The twenty clubs that make up the English Premier League have recently reached a collective total of 100million Facebook likes. Increasing 9.64% since the start of the 2013/14 domestic season, this substantial upsurge in ‘Likes’ is an impressive statistic considering the recent decrease in Facebook’s daily users.
New data offers insight into the behaviour of modern football fans on social media, highlighting the efficiency of the varying Facebook strategies employed by some of the biggest clubs in world football.
As sports teams launch localised social media feeds to target specific geographical audiences, globalisation of football has never been a more prevalent.
Interestingly, UK fans account for just 6% of the coalesced Likes for the Premier League clubs, with Indonesia representing the highest following with 10%. South Korean fans have been revealed as particularly loyal to players from their home nation, with 16.5% of them disassociating themselves with Swansea when Ki Sung Yeung made his switch to Sunderland. Similarly 20% of Fulham’s social media fan base on Facebook comes from Costa Rica, no doubt a result of star player Bryan Ruiz’s home support.
It comes as no surprise that the most shared content on Facebook is imagery, nor that Manchester United receives the most shares per post (1,135). However, in relation to their number of fans, their engagement levels still have some way to go.
Fulham, intriguingly, receive the highest level of engagement per post as a percentage of their fans – 0.20% putting them top of the engagement table, despite their relegation zone position in the league.
While engagement might be up lower down the table, it’s still the big four that are driving the biggest numbers. Of the 100 million Premier League Likes, 80% are shared by Manchester City, Arsenal, Chelsea and Manchester United.

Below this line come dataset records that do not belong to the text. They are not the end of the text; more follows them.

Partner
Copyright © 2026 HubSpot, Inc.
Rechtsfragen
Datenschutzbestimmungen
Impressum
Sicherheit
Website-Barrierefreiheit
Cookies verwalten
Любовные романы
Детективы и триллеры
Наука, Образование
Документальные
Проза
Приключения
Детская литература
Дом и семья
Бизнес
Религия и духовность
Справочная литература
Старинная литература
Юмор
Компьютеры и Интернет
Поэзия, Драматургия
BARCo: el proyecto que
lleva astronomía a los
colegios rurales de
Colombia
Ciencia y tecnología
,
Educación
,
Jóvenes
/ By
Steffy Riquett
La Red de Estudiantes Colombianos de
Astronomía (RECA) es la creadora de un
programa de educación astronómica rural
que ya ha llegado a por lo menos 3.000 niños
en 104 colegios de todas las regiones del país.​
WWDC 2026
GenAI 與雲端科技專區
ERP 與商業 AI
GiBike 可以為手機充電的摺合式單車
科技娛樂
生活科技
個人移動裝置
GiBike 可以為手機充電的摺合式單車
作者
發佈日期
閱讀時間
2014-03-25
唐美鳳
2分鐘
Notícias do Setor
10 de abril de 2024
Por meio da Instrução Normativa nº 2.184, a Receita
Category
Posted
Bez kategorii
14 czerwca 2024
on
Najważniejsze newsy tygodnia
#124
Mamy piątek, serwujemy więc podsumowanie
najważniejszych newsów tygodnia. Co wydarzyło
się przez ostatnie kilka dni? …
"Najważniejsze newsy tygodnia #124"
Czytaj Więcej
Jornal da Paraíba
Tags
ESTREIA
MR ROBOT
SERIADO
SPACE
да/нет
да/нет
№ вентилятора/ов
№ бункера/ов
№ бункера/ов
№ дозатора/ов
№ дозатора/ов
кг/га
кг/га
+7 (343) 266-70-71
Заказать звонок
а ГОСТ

This is partly down to the popularity of these clubs, which is of course going to be a big factor. However, the type and frequency of the content also needs to be considered, Stoke City currently average less than one post a day compared to the five or more daily posts of Man UTD.
What It Means
Facebook is providing a hub of activity, away from a more corporate website domain allowing clubs to engage directly with their growing global fanbase. There is also the transparency that social media analytics can provide in terms of having a better understanding about what fans want.
Not taking advantage of that can be down to a variety of reasons (resource, expertise, access) but the numbers speak for themselves and social media is undoubtedly a commercial opportunity. The next step is to make sure the ‘Likes’ get turned in to returning fans and not ‘un-Likes’.